Entretanto, tudo se torna muito lógico se for considerado o fenômeno da
evolução e os recentes estudos da física quântica. Tudo o que faz um indivíduo
é o produto de duas evoluções: a das espécies e a que o indivíduo produziu
dentro de uma determinada espécie. Disso resulta que o ser humano, tal como
hoje o concebemos, provido de inteligência e de consciência, não surgiu do
nada. A sua capacidade de conhecer, de antecipar, de projetar, de representar,
de se comunicar verbalmente e de criar artefatos desenvolveu-se lenta e
paulatinamente em interação com o meio ambiente.
Com efeito, uma criança antes de
falar não tem a idéia bem estabelecida do “eu”. Ela é inteira. É ao falar, ao
interagir com os seus semelhantes que a criança constrói a noção de “si mesmo”
e se identifica como um objeto particular, diferente do outro e do mundo.
Geralmente, por volta de 18 a 24 meses, surge a consciência na criança. Ela
começa a perceber-se como “eu” e a ser capaz de causar mudanças no mundo.
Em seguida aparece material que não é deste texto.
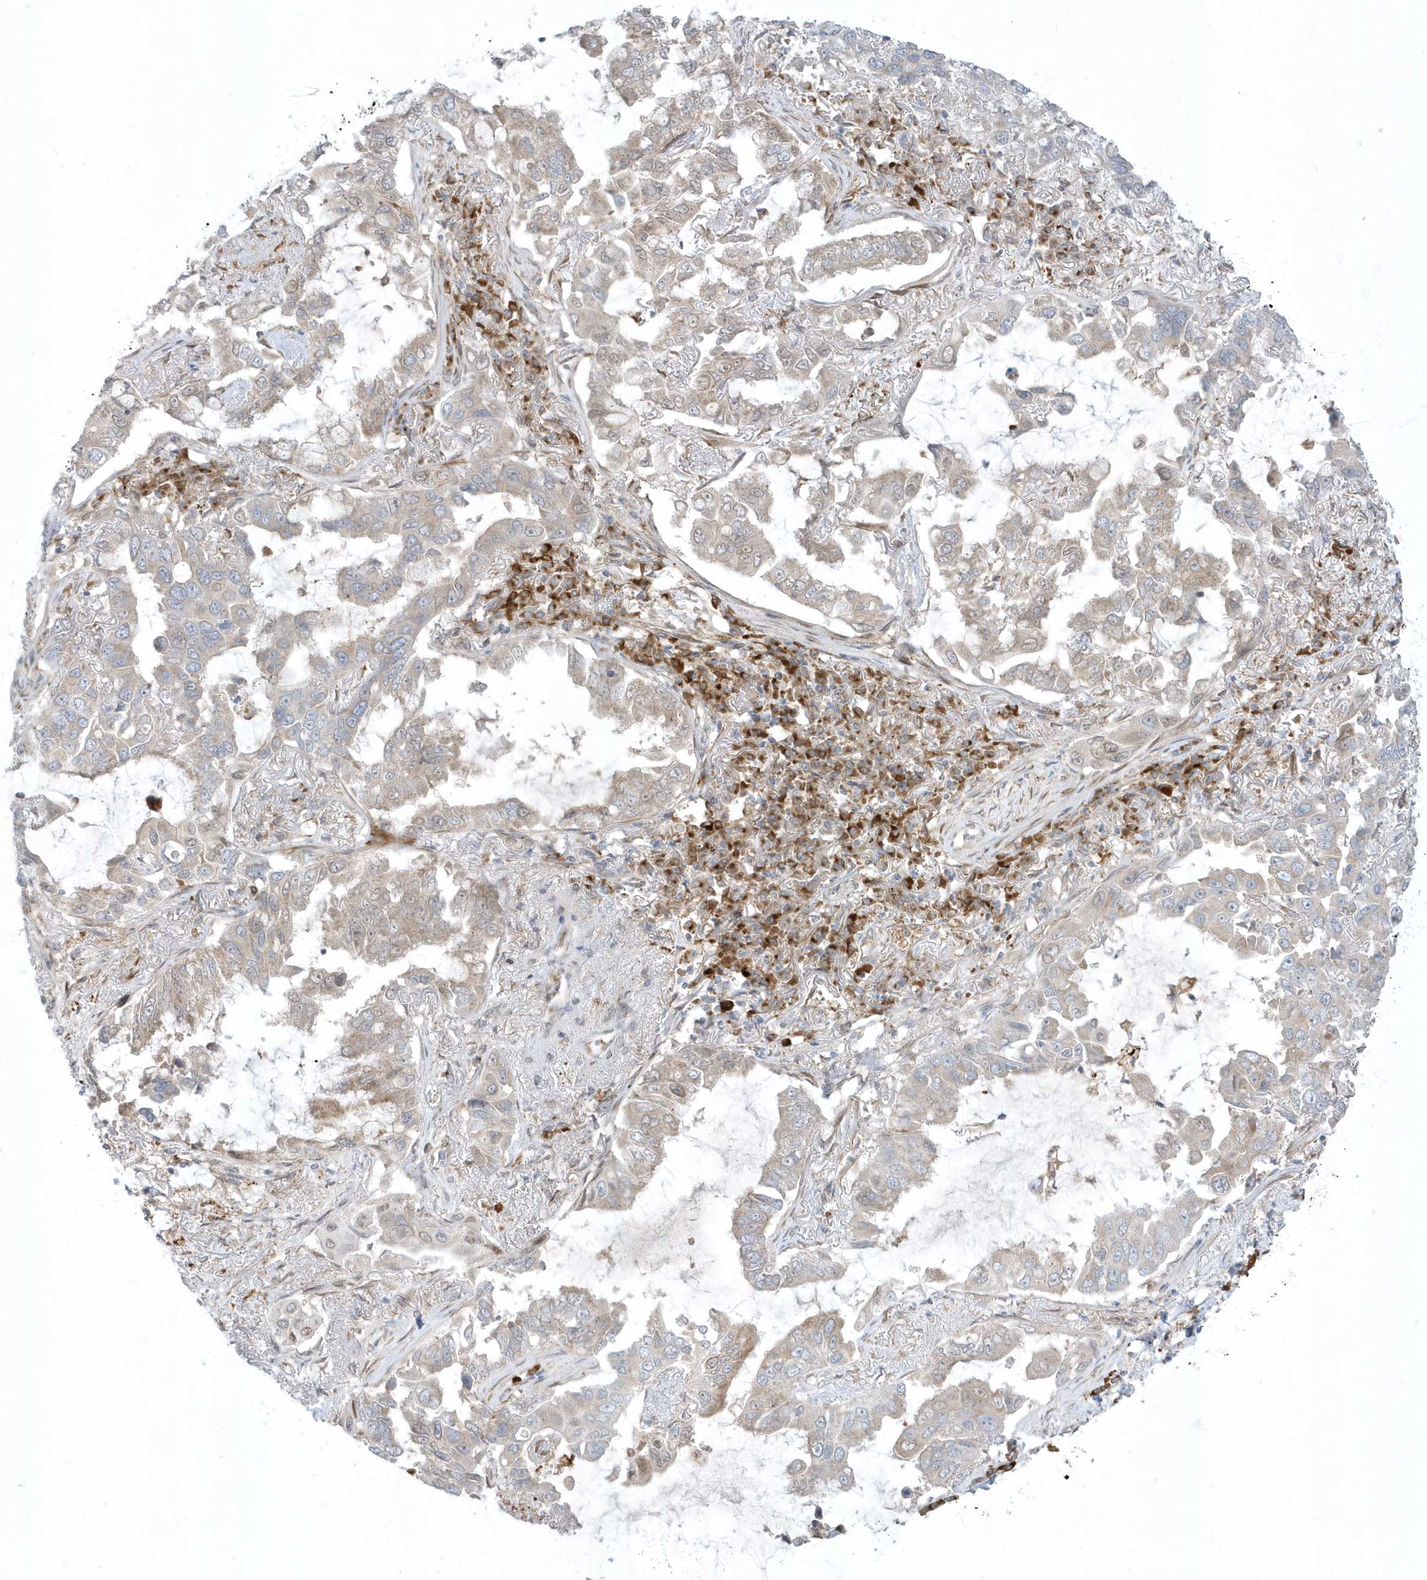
{"staining": {"intensity": "negative", "quantity": "none", "location": "none"}, "tissue": "lung cancer", "cell_type": "Tumor cells", "image_type": "cancer", "snomed": [{"axis": "morphology", "description": "Adenocarcinoma, NOS"}, {"axis": "topography", "description": "Lung"}], "caption": "Photomicrograph shows no protein positivity in tumor cells of lung cancer tissue.", "gene": "RPP40", "patient": {"sex": "male", "age": 64}}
Se,
por um lado, há uma pequena parte da consciência que se apóia na linguagem, por
outro lado, há enormes conteúdos da psique que não têm acesso à linguagem articulada
e que se exprimem sobre a forma de projeções e de imagens arquetípicas à espera
de vir à tona pela progressiva evolução da consciência.
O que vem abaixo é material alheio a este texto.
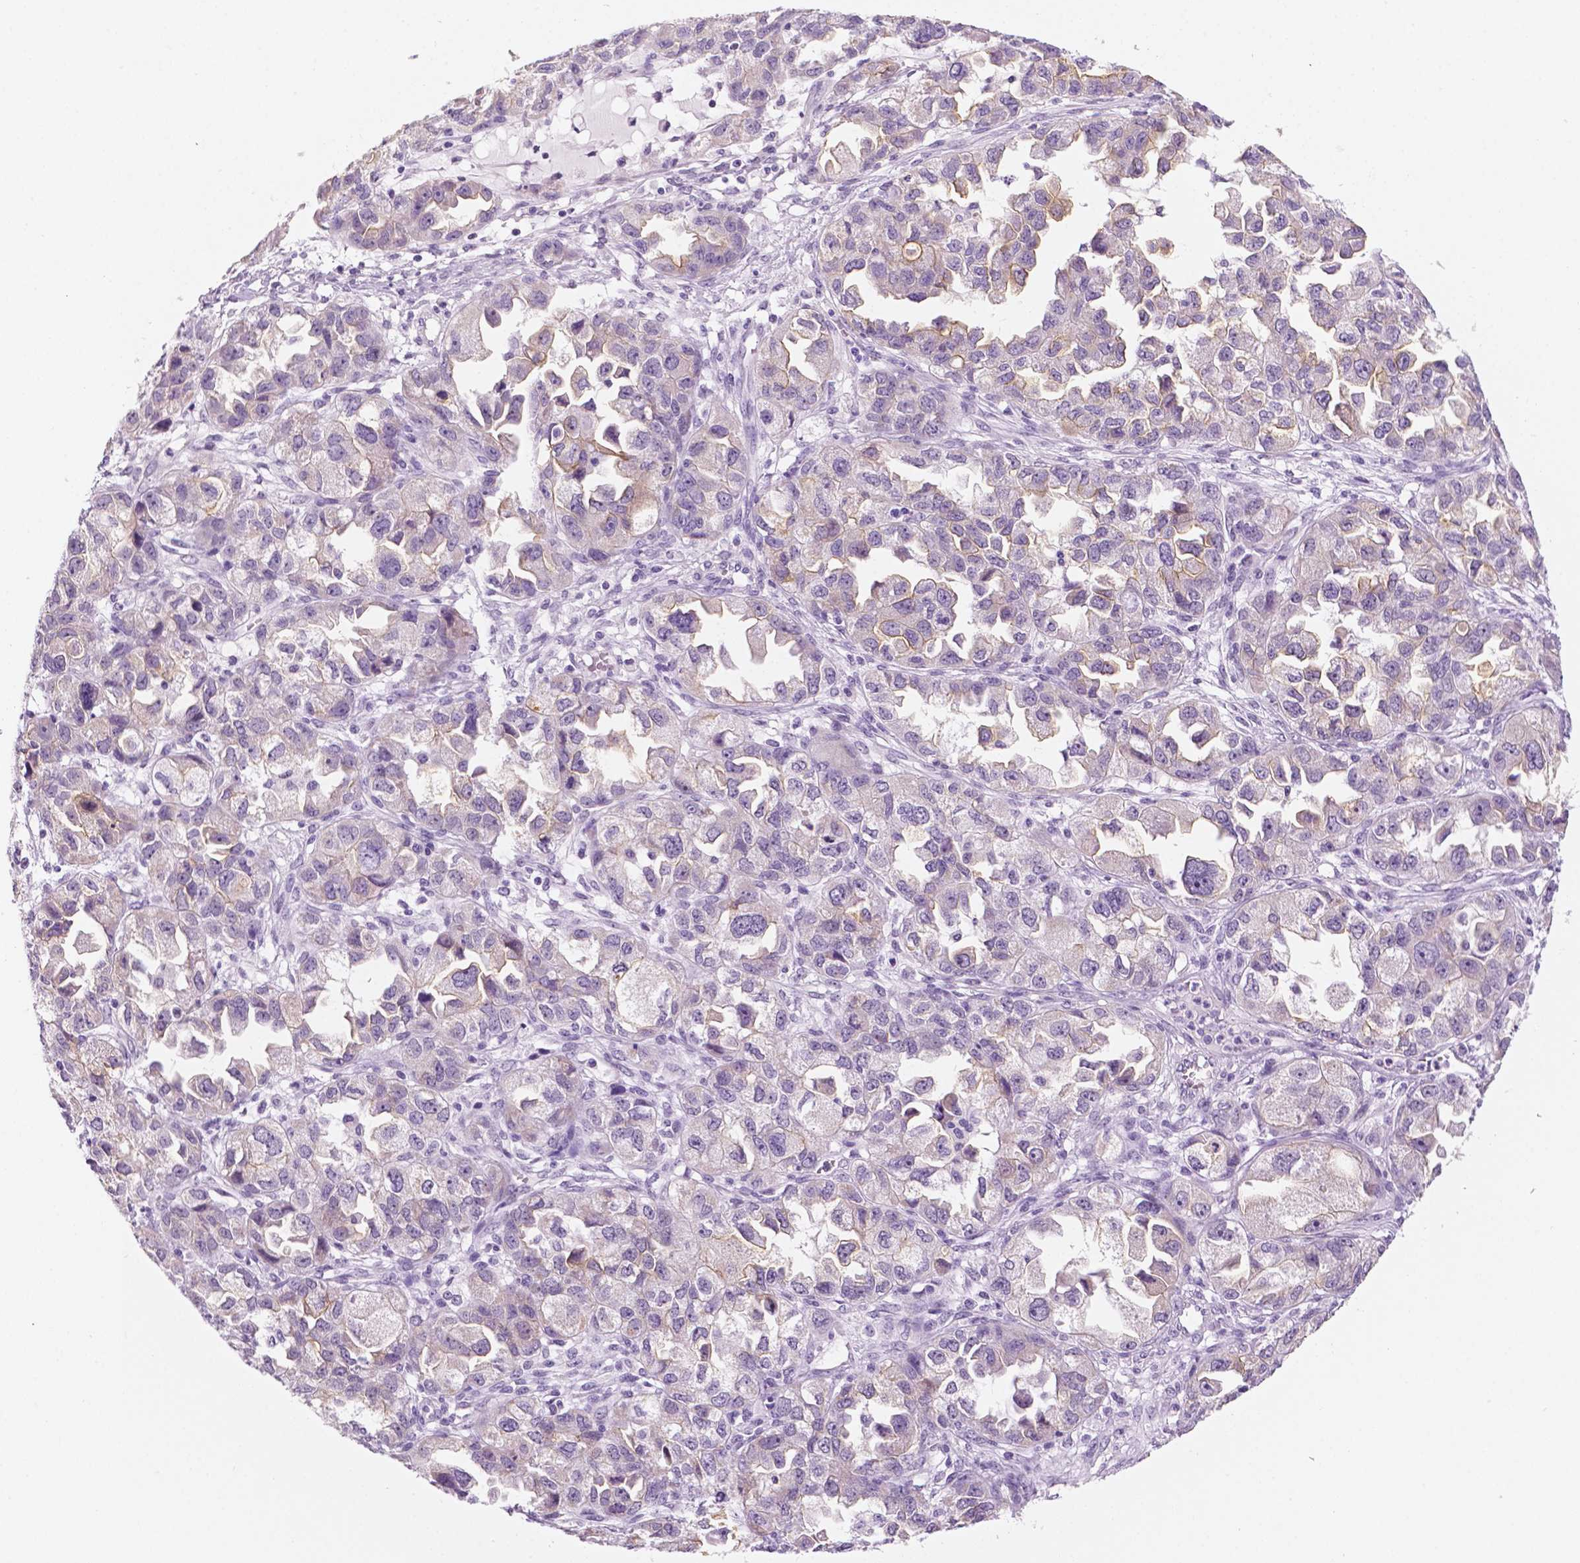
{"staining": {"intensity": "negative", "quantity": "none", "location": "none"}, "tissue": "ovarian cancer", "cell_type": "Tumor cells", "image_type": "cancer", "snomed": [{"axis": "morphology", "description": "Cystadenocarcinoma, serous, NOS"}, {"axis": "topography", "description": "Ovary"}], "caption": "The micrograph shows no staining of tumor cells in serous cystadenocarcinoma (ovarian).", "gene": "PPL", "patient": {"sex": "female", "age": 84}}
Cremos que a exacerbação do “eu”
desarticula e desintegra o ser humano, tornando-o um predador de si mesmo, dos
seus semelhantes e do ambiente natural e social, afastando-o de sua essência
espiritual divina. Se adicionarmos às duas tradições acima a prática da
meditação como um antídoto para a dissociação espírito/matéria, certamente
estaremos contribuindo para a elevação de nosso nível de consciência e
afetando, de alguma forma, os nossos semelhantes, bem como o mundo que
habitamos. Estaremos criando a realidade, ou seja, direcionando-a para
possibilidades mais adequadas à natureza do nosso ser, se forem escolhidos
padrões apropriados de rotinas neurais e ou comportamentais, sejam eles de
pensamentos saudáveis, de relacionamentos sadios e até mesmo de relações
adequadas com o ambiente natural e social.